Summarize processed arrays for manifests and provenance reports.

compare_processed_dirs

Compare generated processed arrays with a reference directory.

write_json_report

Write a JSON report with stable formatting.

DatasetBundle dataclass #

DatasetBundle(
    X_train_valid: ndarray,
    y_train_valid: ndarray,
    person_train_valid: ndarray,
    X_test: ndarray,
    y_test: ndarray,
    person_test: ndarray,
)

Container for the six package processed arrays.

Attributes:

Name Type Description
X_train_valid ndarray

Training/validation EEG trials with shape (n, 22, 1000).

y_train_valid ndarray

BCI cue labels for X_train_valid, using labels 769-772.

person_train_valid ndarray

Subject IDs for X_train_valid, shaped (n, 1).

X_test ndarray

Held-out EEG trials with shape (m, 22, 1000).

y_test ndarray

BCI cue labels for X_test, using labels 769-772.

person_test ndarray

Subject IDs for X_test, shaped (m, 1).

Methods:

Name Description
as_dict

Return arrays keyed by their canonical .npy filenames.

as_dict #

as_dict() -> dict[str, ndarray]

Return arrays keyed by their canonical .npy filenames.

Returns:

Type Description
dict[str, ndarray]

Mapping from processed filename to array.

find_processed_data_dir #

find_processed_data_dir(
    candidates: tuple[Path, ...] = LOCAL_CACHE_CANDIDATES,
) -> Path

Find a directory containing all six processed data files.

Parameters:

Name Type Description Default
candidates tuple[Path, ...]

Candidate directories to inspect in order.

LOCAL_CACHE_CANDIDATES

Returns:

Type Description
Path

First directory that contains every canonical processed .npy file.

Raises:

Type Description
FileNotFoundError

If no candidate contains the complete processed dataset.

load_processed_arrays #

load_processed_arrays(
    data_dir: Path | str | None = None,
    mmap_mode: str | None = None,
) -> DatasetBundle

Load processed EEG arrays.

Parameters:

Name Type Description Default
data_dir Path | str | None

Directory containing the six .npy files.
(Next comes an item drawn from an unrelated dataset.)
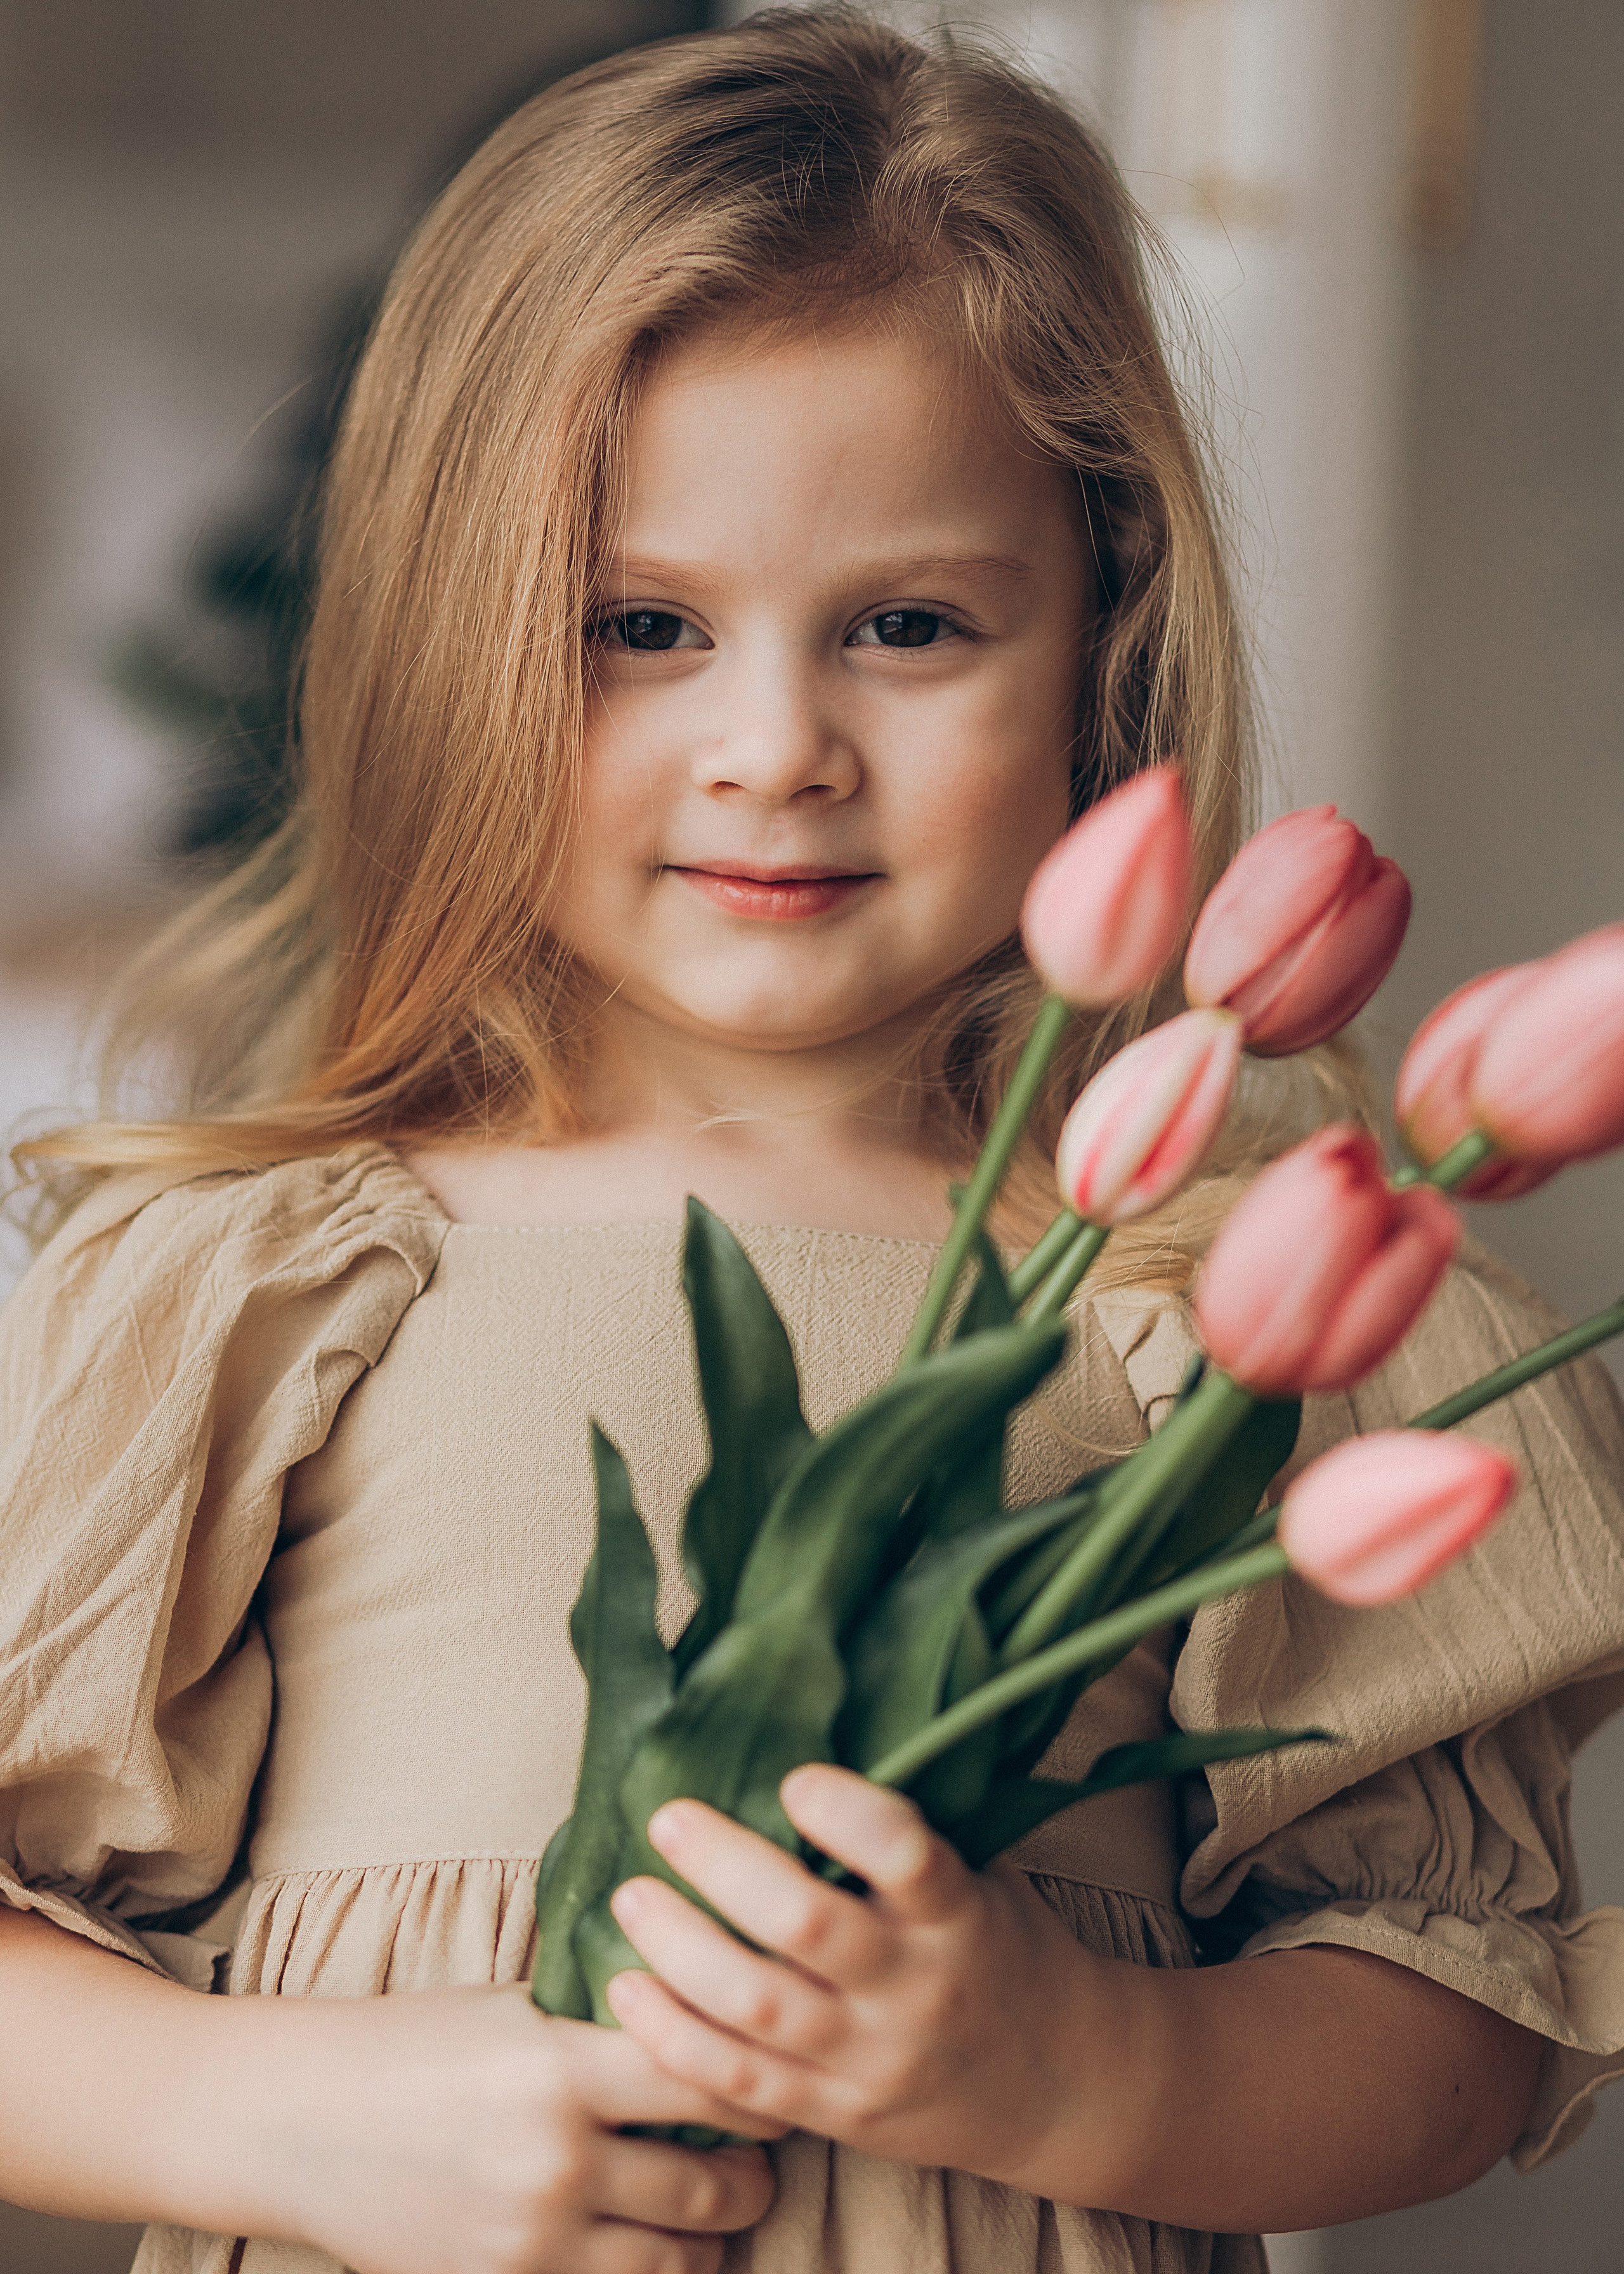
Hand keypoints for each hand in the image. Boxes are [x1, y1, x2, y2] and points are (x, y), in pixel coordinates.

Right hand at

If omitted, known local cache locations are searched.

None
mmap_mode str | None

Optional NumPy memory-map mode such as "r".

None

Returns:

Type Description
DatasetBundle

A DatasetBundle with train/validation and test arrays.

save_processed_arrays #

save_processed_arrays(
    bundle: DatasetBundle, output_dir: Path | str
) -> None

Save a processed data bundle in the canonical six-file layout.

Parameters:

Name Type Description Default
bundle DatasetBundle

Arrays to save.

required
output_dir Path | str

Destination directory.

required

sha256_file #

sha256_file(
    path: Path | str, chunk_size: int = 1024 * 1024
) -> str

Compute a SHA256 hash for a file.

Parameters:

Name Type Description Default
path Path | str

File to hash.

required
chunk_size int

Number of bytes read per chunk.

1024 * 1024

Returns:

Type Description
str

Hex-encoded SHA256 digest.

summarize_processed_dir #

summarize_processed_dir(
    data_dir: Path | str, include_hashes: bool = True
) -> dict[str, Any]

Summarize processed arrays for manifests and provenance reports.

Parameters:

Name Type Description Default
data_dir Path | str

Directory containing processed .npy arrays.

required
include_hashes bool

Whether to compute SHA256 hashes for each file.

True

Returns:

Type Description
dict[str, Any]

JSON-serializable manifest with source URLs, shapes, dtypes, counts, and hashes.

compare_processed_dirs #

compare_processed_dirs(
    generated_dir: Path | str,
    reference_dir: Path | str,
    atol: float = 1e-08,
    rtol: float = 1e-05,
) -> dict[str, Any]

Compare generated processed arrays with a reference directory.

Parameters:

Name Type Description Default
generated_dir Path | str

Directory containing regenerated .npy files.

required
reference_dir Path | str

Directory containing reference/cache .npy files.

required
atol float

Absolute tolerance for floating-point comparisons.

1e-08
rtol float

Relative tolerance for floating-point comparisons.

1e-05

Returns:

Type Description
dict[str, Any]

JSON-serializable comparison report with hashes, shapes, counts, and numeric

dict[str, Any]

difference metrics.

write_json_report #

write_json_report(
    report: dict[str, Any], output_path: Path | str
) -> None

Write a JSON report with stable formatting.

Parameters:

Name Type Description Default
report dict[str, Any]

JSON-serializable report object.

required
output_path Path | str

Destination JSON path.

required